Trail of Nyarlathotep

Father John's Letter to Natasha December 20, 1920

Curious utterances and even more curious logic

Father John Yang
Boston, Massachusetts
December 20, 1920

Natasha P. Levin
New York, New York

Ms. Levin,

It is wonderful to hear from you. I think often and fondly—despite or because of—our adventures with our friends. The front gave us many memories, and merry New England many more. It is good to hear that you aren’t spending your time in the dance halls, as alluring as they might be. I am, after all, still a priest and the Church has called for modesty.

I am glad that you mentioned the book and the dreams. I hope you don’t think me childish, but I feel I must confess that I have also been having odd experiences. Yesterday in prayer, I uttered the word “Goody” instead of “Good” in reference to the Holy Mother. And it seems as if every bird I see reminds me of “Fowler”.

On their own, parapraxis like these would account for nothing. However, I mention them because they are not isolated. There is also a whispering woman’s voice I’ve heard emanating from the darker corners of the library. The voice never utters anything distinct, but the pleading tone behind its words claws at me late at night. Prayer seems to only make it worse as if communing with God gives it a path to my ears. Just now there seems to be a presence alighting just outside my periphery reading these words no matter which way I turn. Sleeping has become a chore, although I appreciate the added hours to the day, even if they are spent weary.

I feel as if I am on the cusp of cracking the diary myself. There seems to be an nefarious logic to the very structure of the page that is far removed from the words themselves. I fear I will never realize everything the diary holds, however, by this point much of the book has set itself upon my mind. Recalling a passage will often bring the entire page floating in front of me. It is curious.

If you can make it to Boston I would gladly set aside as much time as you’d like to discuss the book. I will have Mass to attend to upon the Holy Days, however, there is always time to translate and study now that sleep is so fitful.

Deo gratias,
Father John Yang


[Beautifully done, Chris! ]


[Oh heavens—we’re going to lose you both so much sooner than we’d like. You should all know that Matt cackled with glee as I read this exchange aloud.]
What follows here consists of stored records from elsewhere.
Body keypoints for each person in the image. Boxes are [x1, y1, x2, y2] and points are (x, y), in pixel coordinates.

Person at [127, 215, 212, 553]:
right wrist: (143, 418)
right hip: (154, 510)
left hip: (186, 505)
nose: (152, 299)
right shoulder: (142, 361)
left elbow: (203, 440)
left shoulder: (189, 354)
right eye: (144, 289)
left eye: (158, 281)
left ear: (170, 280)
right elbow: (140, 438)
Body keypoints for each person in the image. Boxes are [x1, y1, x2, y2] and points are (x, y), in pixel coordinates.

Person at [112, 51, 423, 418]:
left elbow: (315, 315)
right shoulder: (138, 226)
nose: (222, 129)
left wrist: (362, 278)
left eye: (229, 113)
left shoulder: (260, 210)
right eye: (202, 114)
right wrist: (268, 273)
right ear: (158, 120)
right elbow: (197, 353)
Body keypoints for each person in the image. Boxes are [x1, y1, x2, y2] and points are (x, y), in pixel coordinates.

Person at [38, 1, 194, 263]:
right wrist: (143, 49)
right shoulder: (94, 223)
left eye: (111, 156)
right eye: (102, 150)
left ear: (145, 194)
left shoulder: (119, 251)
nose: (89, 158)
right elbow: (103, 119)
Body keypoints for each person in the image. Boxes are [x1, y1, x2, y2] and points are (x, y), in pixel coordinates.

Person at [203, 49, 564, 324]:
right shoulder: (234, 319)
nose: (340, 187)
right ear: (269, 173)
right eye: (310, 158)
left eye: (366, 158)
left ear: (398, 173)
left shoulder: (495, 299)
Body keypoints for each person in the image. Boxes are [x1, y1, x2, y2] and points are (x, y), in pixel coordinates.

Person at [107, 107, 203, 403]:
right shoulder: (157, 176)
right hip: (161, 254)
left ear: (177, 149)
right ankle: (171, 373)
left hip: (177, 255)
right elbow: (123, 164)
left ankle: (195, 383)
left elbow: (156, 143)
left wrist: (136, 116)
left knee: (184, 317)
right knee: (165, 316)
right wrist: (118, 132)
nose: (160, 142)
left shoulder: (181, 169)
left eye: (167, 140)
This exchange is fantastic!

Well, please accept the following:

Upon a close study, Goody Fowler appears to have discovered in the collection of her master a singular sounding work known only as the “Liber Ivonis”; shortly afterwards she recorded her first contact with a “Green Fairy” and or a “Shadow Man” who appeared to help transform the words in that latin volume into English. It’s not at all clear why or how this was accomplished, and is no doubt simply the deranged dreams of a poor, insane young woman.

At any rate, she claims that certain key intonations from this work, in conjunction with some cryptic diagrams you’re still a little uncertain about the import of, allowed her to contact an entity known as “the all-in-one, in whom the spheres dwell”, and it was from this entity that she learned to work her magic, whatever that was.

There’s also something about a Silver Key. There is, in fact, a section of her work that is simply variations of the phrase “The Key and The Gate” repeated twenty eight times, for instance “The Key and the Gate. The Key is the Gate. Bring the Key and the Gate. The Key in the Gate.” And so forth. More proof, surely, that she was a haunted madwoman.

Sadly, she recounts as one of her grievances against her master (one Jebadiah Nelson of Boston) that she returned from market one afternoon to find him assiduously burning the Liber Ivonis. This was, naturally, one of the reasons he had to die.